» AIM OF THE EXERCISE: Reproduce without alteration the portion of the passage on wedding guest lists that opens with the words "Fumbling through the" and closes with "of to invite.".

For some people this is very easy, just invite best friends, blood relatives and a few of your closest coworkers right? In our culture it is NOWHERE near this simple. Reason being that we are from a culture where weddings are literally one the BIGGEST occasions a family will ever celebrate. It is a thing of joy, for what seems like anybody you have ever crossed paths with since birth, loll. When people hear you are getting married EVERYbody wants to be there to celebrate with you, whether you know them or not. Weddings are known to be community events. I have aunts that will come from Arizona or California to go to a DMV wedding, they will call my Mom and tell her to get her "gele" ready. I'm always like "but Mommy you weren't invited by the couple" and she's like "and so what, I was invited by a guest!" All I ever can do is laugh and shake my head! But that is just how it's done where we are from! Many brides don't even have solid guest lists, they'll send out maybe 250-300 invitations to close family and friends but prepare a hall and cater food for 400-500 people, making provisions for the guaranteed uninvited attendants. One of my friends recently even asked me if I knew of a hall that could hold up to 1,000 people...all I could do was stare at her blankly because my next question was going to be do you know that is 100, 6ft round tables, are you even concerned with decor?
Lately though, I've seen a shift from huge, 800 guests Nigerian weddings to weddings that are smaller and more intimate. More and more young couples are getting very selective about venue, decor, and overall ambiance. It's hard to control these variables when you have to decorate 80 tables or feed 800 people. In situations like that it is hard to have it all, unless you have an astronomical budget. Due to these factors becoming more important to young brides, the days of dancing into your reception hall and 40% of the crowd being strangers, are beginning to fade away. Which is why I feel it's important to let you guys know its OKAY to be selective of your guest list! Do NOT let people guilt you into not having the wedding of your dreams. If you want an intimate affair you can have that! If you want a huge wedding that is okay too, remember your wedding day is all about what you and your fiancee want!
Fumbling through the Internet I found this flowchart on someones blog page and I thought it was a really cute way to decide who to invite to your event and who to leave OFF the guest list!
pic above from www.corbisimages.com
I found some other helpful pointers on ehow.com on how to come up with a guest list!
1. Sit down with your fiancee' and list everyone you can think of to invite.

» DATA PROVIDED:
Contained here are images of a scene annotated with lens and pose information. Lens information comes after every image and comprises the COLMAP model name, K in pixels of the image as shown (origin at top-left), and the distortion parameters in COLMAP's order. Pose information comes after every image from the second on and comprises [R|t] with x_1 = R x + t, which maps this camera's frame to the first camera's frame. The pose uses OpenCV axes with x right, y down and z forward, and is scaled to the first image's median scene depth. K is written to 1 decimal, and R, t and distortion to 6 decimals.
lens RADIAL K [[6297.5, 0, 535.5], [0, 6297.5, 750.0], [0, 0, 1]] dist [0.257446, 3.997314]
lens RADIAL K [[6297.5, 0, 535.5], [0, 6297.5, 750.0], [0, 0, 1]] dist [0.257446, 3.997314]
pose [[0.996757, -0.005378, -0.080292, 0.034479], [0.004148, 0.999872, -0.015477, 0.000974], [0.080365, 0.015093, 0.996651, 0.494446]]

==

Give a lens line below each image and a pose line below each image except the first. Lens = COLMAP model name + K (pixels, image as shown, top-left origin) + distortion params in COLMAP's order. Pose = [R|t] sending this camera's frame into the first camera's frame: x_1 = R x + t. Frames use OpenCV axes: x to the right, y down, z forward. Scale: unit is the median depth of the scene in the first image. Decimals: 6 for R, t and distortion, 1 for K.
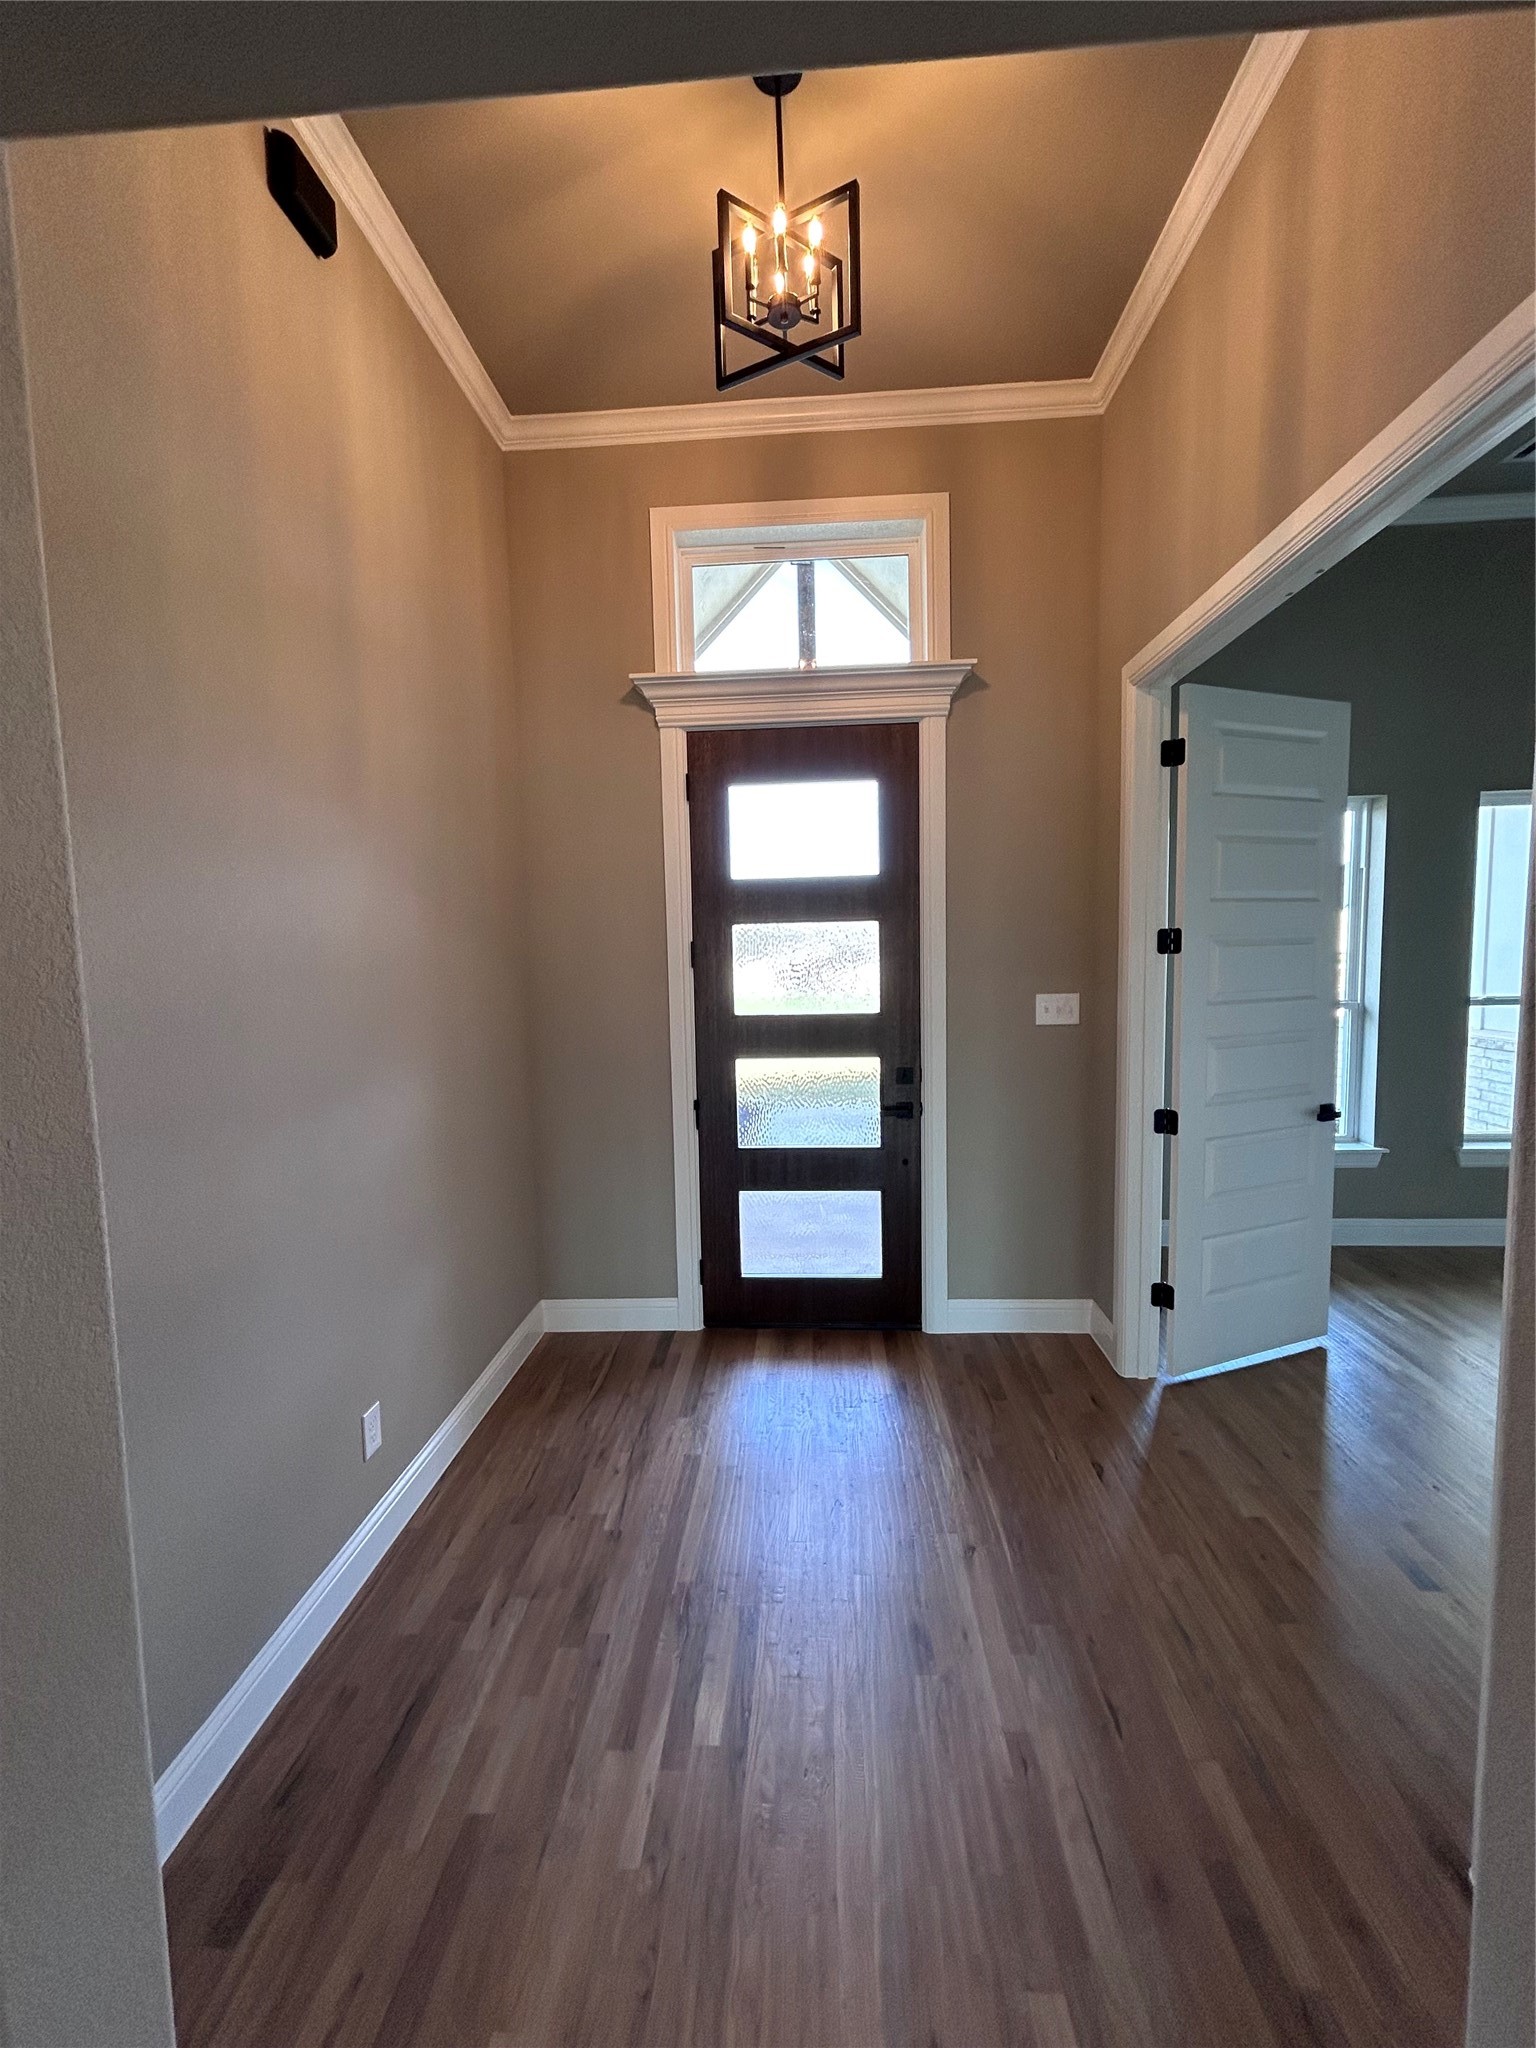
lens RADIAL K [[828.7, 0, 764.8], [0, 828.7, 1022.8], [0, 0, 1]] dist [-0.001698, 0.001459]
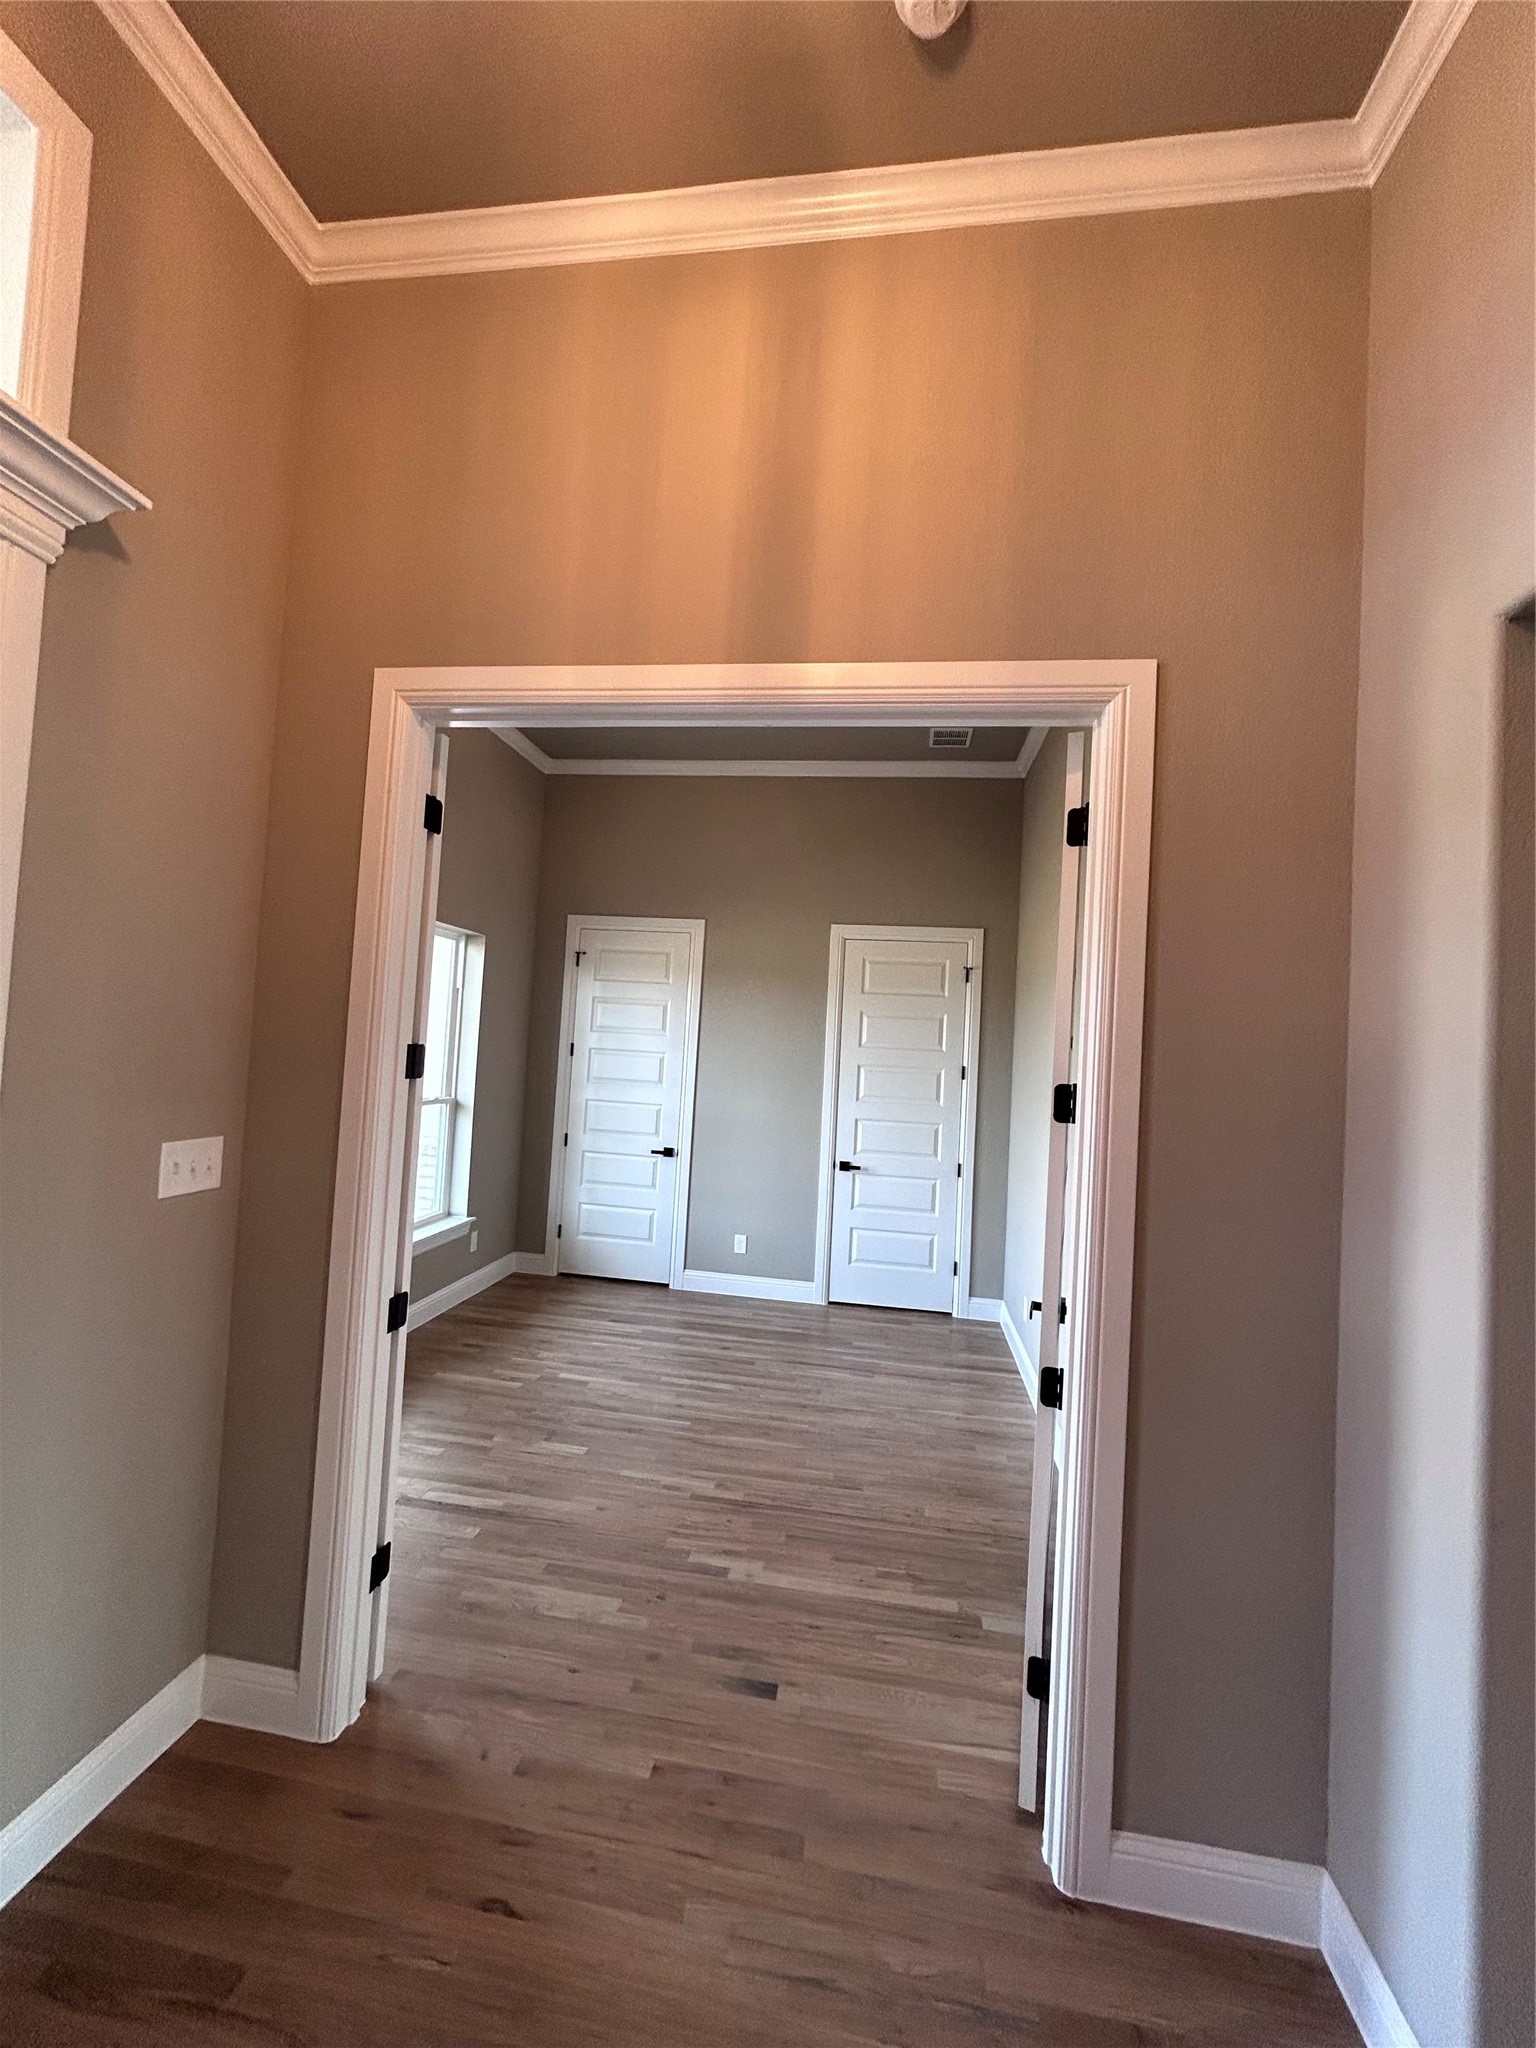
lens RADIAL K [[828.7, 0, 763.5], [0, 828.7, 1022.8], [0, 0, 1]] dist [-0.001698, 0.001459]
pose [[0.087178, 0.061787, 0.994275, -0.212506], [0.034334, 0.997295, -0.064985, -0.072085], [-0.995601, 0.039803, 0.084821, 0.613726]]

...

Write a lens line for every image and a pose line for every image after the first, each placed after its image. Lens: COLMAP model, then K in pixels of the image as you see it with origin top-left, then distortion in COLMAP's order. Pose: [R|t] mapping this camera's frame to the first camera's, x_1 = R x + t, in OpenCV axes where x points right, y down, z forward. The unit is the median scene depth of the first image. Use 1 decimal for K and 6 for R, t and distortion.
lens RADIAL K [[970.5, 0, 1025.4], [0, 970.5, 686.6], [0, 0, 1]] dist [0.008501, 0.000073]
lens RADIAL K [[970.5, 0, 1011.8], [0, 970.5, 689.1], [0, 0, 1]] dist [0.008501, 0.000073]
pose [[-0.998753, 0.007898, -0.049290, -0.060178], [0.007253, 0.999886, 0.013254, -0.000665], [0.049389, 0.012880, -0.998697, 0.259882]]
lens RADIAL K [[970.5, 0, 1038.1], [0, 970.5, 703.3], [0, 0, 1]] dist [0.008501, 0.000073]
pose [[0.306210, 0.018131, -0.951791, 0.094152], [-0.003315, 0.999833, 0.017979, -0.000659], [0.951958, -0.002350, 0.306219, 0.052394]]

» WRITTEN REPLY:
Fumbling through the Internet I found this flowchart on someones blog page and I thought it was a really cute way to decide who to invite to your event and who to leave OFF the guest list!
pic above from www.corbisimages.com
I found some other helpful pointers on ehow.com on how to come up with a guest list!
1. Sit down with your fiancee' and list everyone you can think of to invite.